Arriving at the hotel, we went to our room.

To be honest  the next few hours were a blur.  We tried to feed them bottles of formula and Jude, still so upset and shocked, would not take a sip for over a day.  Eventually we tried cereal and discovered Jude still had a gag reflex, likely due to the fact that he had never had any solid food before.   Contrastingly, Tess was a world champion formula speed drinker.  Scared of scabies even though they didn't show any signs of it, we decided to error on the side of caution, and we treated them anyway, slathering them head to toe with a prescription salve.

We were all exhausted.  We had dinner in our room.  Tess's screaming started.  It was an hour of the most intense screaming, that frequently made Jude upset.  After about an hour, Tess simply collapsed and slept.  She slept through the night.  Twice in the middle of the night, Jude woke with an instant piercing scream, the same scream from the orphanage, in what would be my first experience with my boy's on-going night terrors.

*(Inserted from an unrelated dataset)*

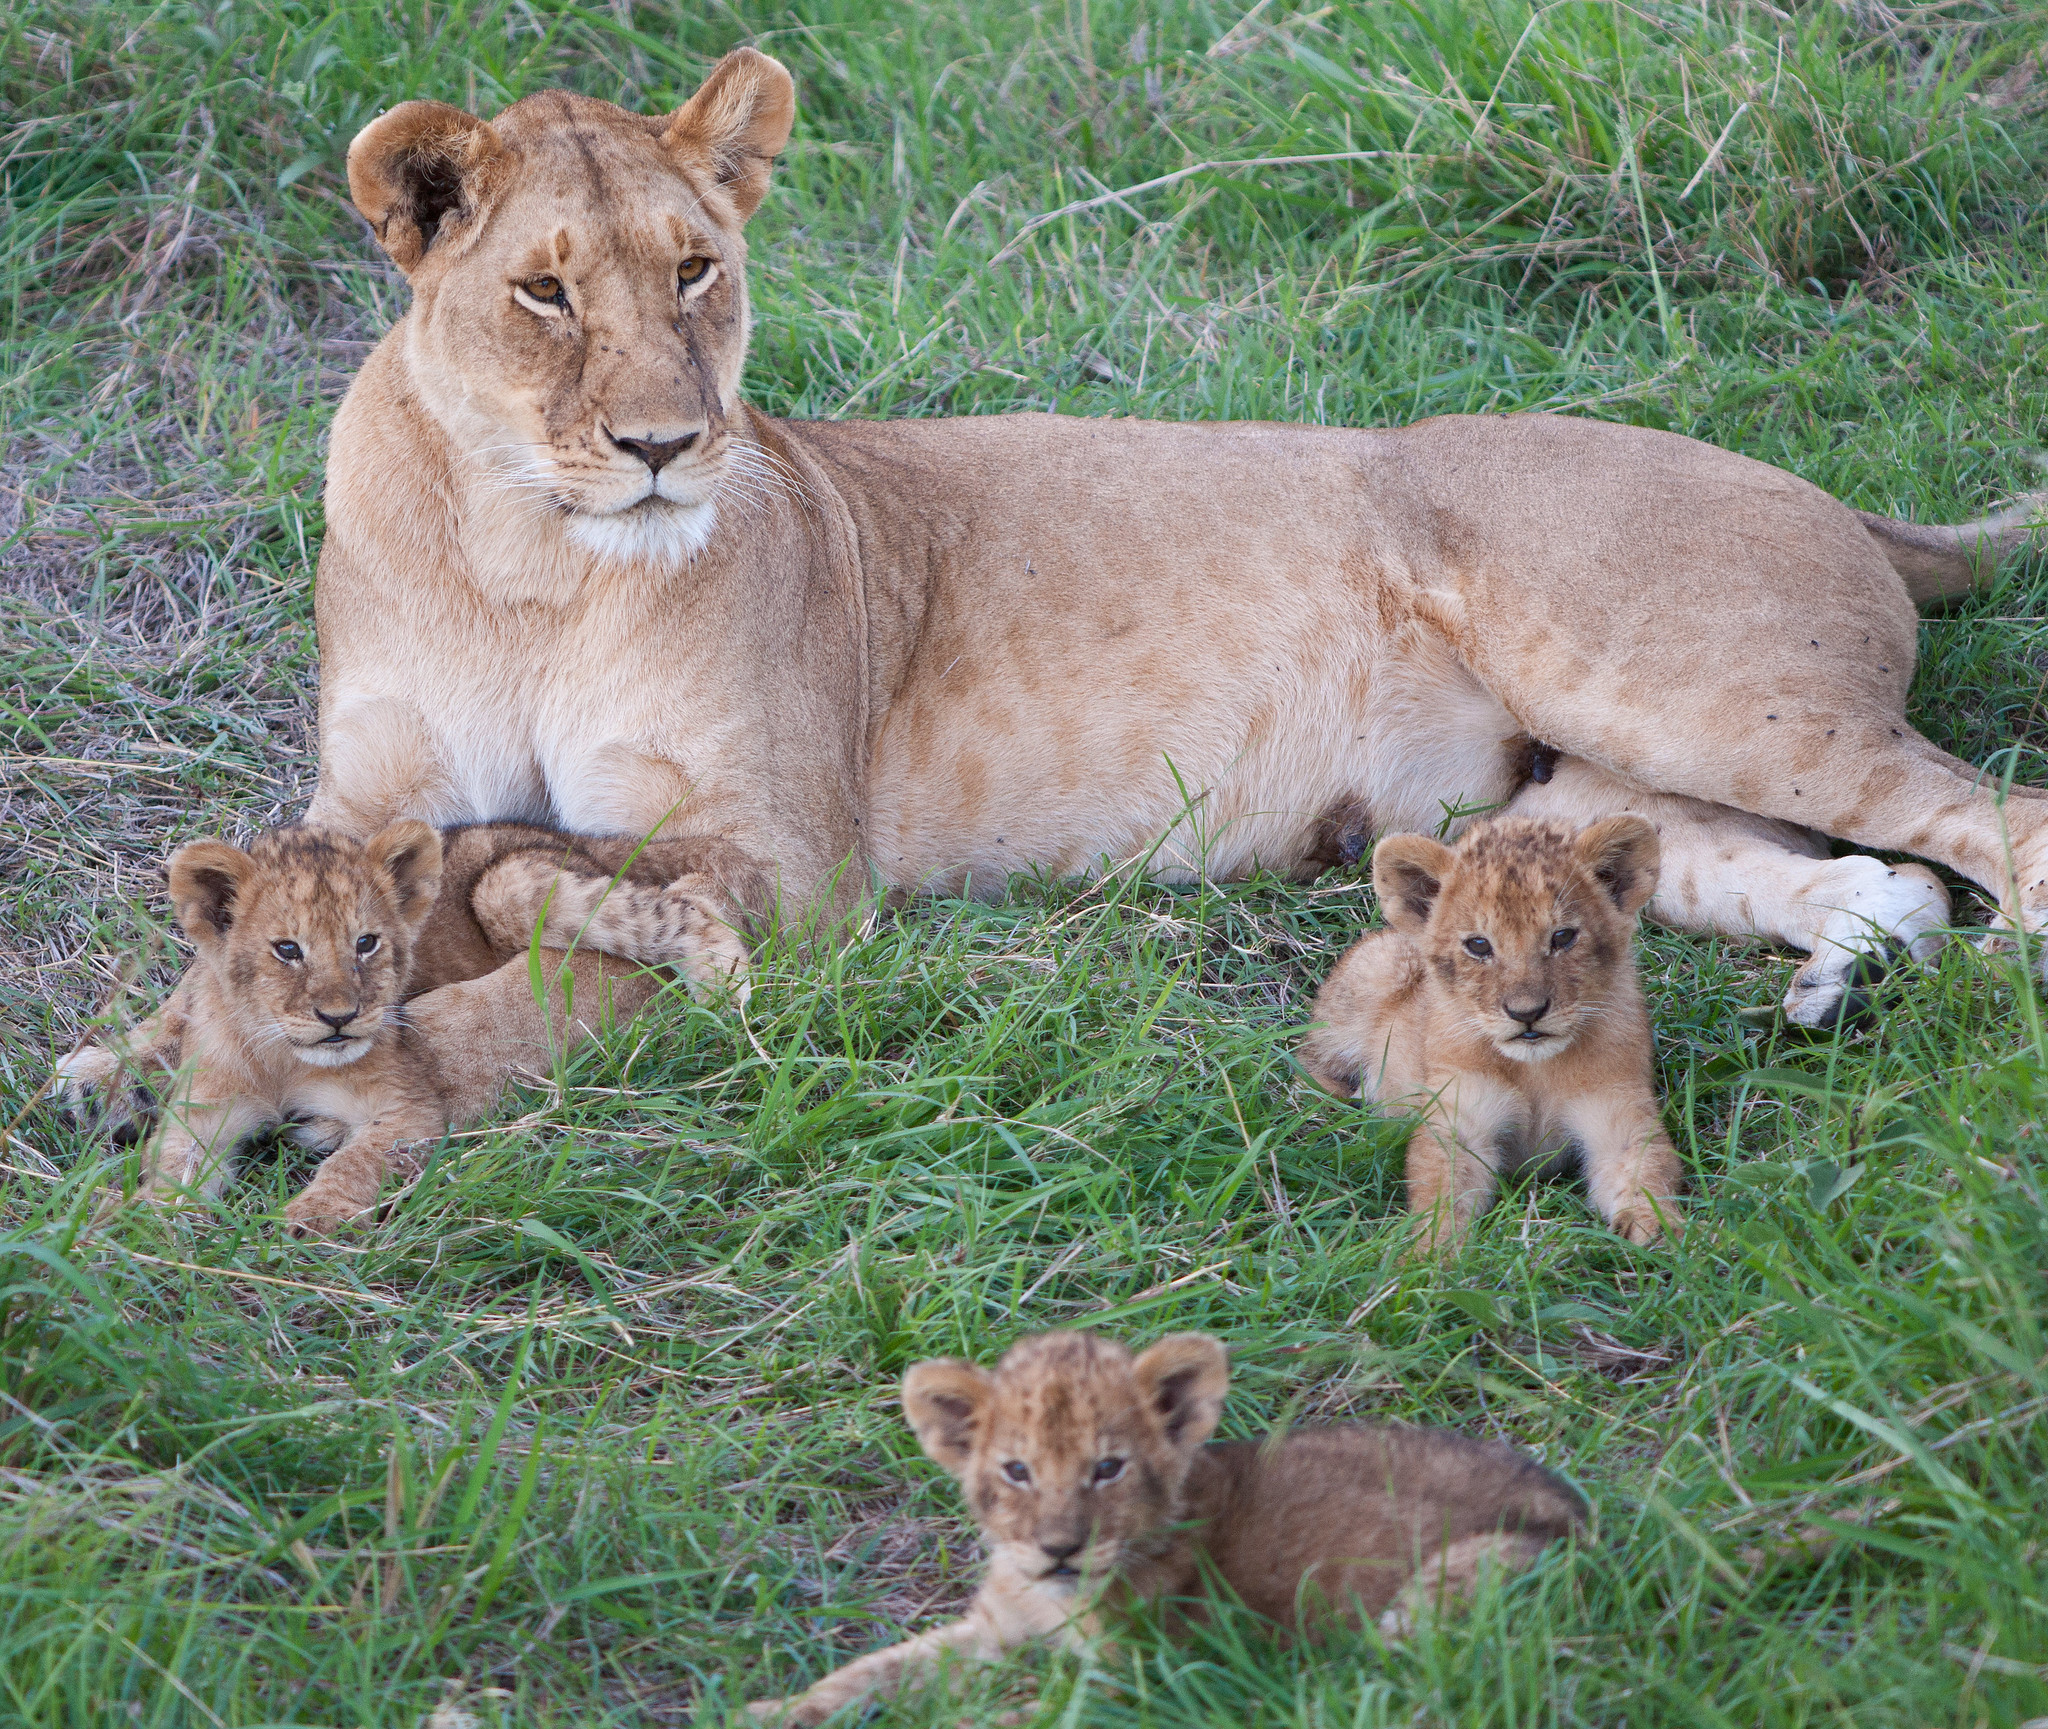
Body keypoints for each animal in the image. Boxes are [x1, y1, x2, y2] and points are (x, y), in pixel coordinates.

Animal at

I woke that morning a mama of 4 and went to bed a mama of 6.  I was overwhelmed with joy and fear and relief and love and prayer.

There would be more discoveries.

To be continued...


  1. How time has passed and your family has worked hard to help the little ones adjust. Happy family day!

  2. i can't read these without my chest tightening and contracting in sobs.

    so intense.

  3. Wow, that first picture of Tess & Jude brought tears to my eyes..and then some more as I read further down. I've just discovered your blog and am backtracking - so wonderful that you have discovered His purpose for you and that you are willing and able to follow.